At the tender age of 47, I am a lover of social media and technology. Facebook and Twitter are two ways in which I stay in contact with family and with friends, new and old. They provide a great way to advertise and keep on top of things too.
Recently, I performed at a local coffeehouse. A large group of teenagers stumbled in about halfway through my show. They laughed and carried on and were having fun after a school event (and they were not laughing at the old fart on the stage!). After some time passed, the large group separated into two smaller groups. One remained at the table near the front of the coffeehouse, the other plunked onto the couch beside the stage.
All of these kids had cell phones. No surprises there. They texted and snapped photos of each other, me, their coffee, etc. I realized they weren’t just texting other people who weren’t present; they were texting each other. One boy at the table near the front snapped a photo of the group on the couch and sent it to the kids sitting there. He shouted “Roy, did you get that?” The girls on the couch snickered and snapped a photo of the kids at the table. “Very funny,” said Boy At Front Table.
This is where I show my age. As I sang, I witnessed “conversations” between the two groups via texting. I found it strange they were not talking directly to one another. It’s a very small coffeehouse. I wondered what this type of behavior means for society on a larger scale. The girls put the photo of Table Near Front on Facebook.
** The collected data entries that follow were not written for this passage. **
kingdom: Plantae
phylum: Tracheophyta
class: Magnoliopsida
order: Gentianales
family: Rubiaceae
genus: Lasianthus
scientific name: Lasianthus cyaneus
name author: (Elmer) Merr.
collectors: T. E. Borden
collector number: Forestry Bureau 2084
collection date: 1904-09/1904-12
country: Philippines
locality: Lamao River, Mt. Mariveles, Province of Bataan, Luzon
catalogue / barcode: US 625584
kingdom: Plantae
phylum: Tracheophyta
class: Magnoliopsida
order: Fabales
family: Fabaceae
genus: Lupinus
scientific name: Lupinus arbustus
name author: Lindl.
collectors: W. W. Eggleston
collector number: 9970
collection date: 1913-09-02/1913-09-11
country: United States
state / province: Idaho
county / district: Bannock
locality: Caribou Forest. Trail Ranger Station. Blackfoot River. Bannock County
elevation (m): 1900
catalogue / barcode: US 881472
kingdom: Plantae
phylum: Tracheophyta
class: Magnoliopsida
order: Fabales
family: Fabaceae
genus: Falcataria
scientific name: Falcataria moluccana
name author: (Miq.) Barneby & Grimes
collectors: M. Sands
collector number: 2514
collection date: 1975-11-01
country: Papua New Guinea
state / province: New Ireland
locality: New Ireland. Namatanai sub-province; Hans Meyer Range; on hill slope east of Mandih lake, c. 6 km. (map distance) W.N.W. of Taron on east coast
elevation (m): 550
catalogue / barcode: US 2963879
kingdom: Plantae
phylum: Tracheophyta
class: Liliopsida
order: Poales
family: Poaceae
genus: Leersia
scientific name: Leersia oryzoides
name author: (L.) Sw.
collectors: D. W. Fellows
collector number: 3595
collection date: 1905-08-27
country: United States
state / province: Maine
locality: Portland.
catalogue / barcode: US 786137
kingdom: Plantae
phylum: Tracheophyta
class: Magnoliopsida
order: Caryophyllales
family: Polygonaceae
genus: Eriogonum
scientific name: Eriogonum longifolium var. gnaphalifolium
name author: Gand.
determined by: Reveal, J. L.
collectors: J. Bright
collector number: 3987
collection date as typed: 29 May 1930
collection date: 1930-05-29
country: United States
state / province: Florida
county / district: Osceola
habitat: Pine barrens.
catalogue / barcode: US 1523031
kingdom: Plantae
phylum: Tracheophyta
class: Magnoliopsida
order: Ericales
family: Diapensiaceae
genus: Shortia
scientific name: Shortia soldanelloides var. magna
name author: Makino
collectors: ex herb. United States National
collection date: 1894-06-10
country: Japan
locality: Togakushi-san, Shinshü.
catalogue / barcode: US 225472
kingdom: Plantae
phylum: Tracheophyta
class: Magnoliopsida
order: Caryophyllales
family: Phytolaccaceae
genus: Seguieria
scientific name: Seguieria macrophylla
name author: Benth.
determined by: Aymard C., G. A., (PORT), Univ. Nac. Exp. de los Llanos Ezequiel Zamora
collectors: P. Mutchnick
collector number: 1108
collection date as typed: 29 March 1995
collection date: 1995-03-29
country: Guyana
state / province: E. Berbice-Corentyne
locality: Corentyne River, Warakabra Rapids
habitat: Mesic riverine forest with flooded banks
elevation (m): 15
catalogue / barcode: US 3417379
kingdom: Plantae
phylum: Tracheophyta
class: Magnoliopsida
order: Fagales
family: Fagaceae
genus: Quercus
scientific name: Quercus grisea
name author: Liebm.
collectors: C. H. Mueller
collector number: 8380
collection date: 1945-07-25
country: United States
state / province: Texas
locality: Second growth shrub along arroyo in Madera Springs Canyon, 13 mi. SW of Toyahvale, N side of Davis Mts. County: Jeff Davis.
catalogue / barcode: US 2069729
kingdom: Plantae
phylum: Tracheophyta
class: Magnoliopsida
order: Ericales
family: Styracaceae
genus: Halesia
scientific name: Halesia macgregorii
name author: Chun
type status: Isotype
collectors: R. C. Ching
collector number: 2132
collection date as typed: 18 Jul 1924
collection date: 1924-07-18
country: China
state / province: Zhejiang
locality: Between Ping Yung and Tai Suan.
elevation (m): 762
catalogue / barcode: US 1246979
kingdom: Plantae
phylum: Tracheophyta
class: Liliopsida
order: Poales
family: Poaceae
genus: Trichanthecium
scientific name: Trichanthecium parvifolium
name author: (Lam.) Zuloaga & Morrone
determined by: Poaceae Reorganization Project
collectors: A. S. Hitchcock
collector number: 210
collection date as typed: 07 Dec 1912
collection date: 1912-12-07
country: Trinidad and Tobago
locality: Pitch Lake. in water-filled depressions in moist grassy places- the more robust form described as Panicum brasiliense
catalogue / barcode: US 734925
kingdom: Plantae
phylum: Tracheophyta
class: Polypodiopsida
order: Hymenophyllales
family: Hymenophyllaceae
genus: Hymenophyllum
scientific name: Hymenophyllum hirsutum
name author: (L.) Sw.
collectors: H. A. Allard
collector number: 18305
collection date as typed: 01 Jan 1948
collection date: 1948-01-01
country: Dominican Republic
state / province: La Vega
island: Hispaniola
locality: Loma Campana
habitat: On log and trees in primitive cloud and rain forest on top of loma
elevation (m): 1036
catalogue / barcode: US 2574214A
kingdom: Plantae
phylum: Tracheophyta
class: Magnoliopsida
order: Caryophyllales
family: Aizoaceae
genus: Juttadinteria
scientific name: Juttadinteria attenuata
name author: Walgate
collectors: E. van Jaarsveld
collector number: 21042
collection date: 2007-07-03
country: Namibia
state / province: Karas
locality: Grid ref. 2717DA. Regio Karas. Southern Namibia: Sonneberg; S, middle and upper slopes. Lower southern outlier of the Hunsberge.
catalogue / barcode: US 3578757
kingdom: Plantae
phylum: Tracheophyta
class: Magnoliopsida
When I was that age, I did silly things every day. A lot of it was captured on film. When I see photos of younger “friends” or coworkers out at bars or parties, I recall how I was in my partying days. I was photo crazy, and I’d have been posting shots online all the time. Drink in hand, wearing a miniskirt, makeup smudged, on the floor after tripping over something, and gesturing at the camera. Yes, such pictures exist.
But what if, moments after I fell, hundreds of people witnessed it via Facebook or text? A lot of people would have considered it funny or even cool, but what would it look like to college admissions people or employers? What if my careless comments about Debbie’s tight clothes or Marty’s weight or a professor’s incompetence suddenly got tweeted out for all to see? With a few beers on board, I have said terrible things for the sake of being funny and regretted it later. But at least in the 1980s you had time to implement some degree of damage control. Pictures were seen by friends and, if seen by an unintended audience, they did not go viral. And comments were limited to word-of-mouth. Sure, things got around, but not at lightning speed. Employers, parents, the police, etc., could not see your personal profile and read what you posted and said. Not that the police were ever after me. Don’t go spreading that around!
I considered all of this while writing my novel, “The Greeley Stain”. Marvin, the main character, is fourteen and deathly afraid his secrets will be revealed thanks to social media contagion and easy access to personal information. It’s something his antagonists use to try to bring him down and helps to bring them down. Marvin’s cousin, Charlie, is always losing his phones and devices and forgetting to log off of sites he uses. Charlie has a history of putting his and his family’s identity at risk on account of his forgetfulness. Will one of Charlie’s mistakes lead to Marvin’s demise? This is a major source of tension between the two characters.
All of this was inspired by what I observed in the coffeehouse that night. I thank those teenagers for the idea, and for making me all the more grateful I grew up when I did. Bullying and gossip were problematic enough without technology to make it worse.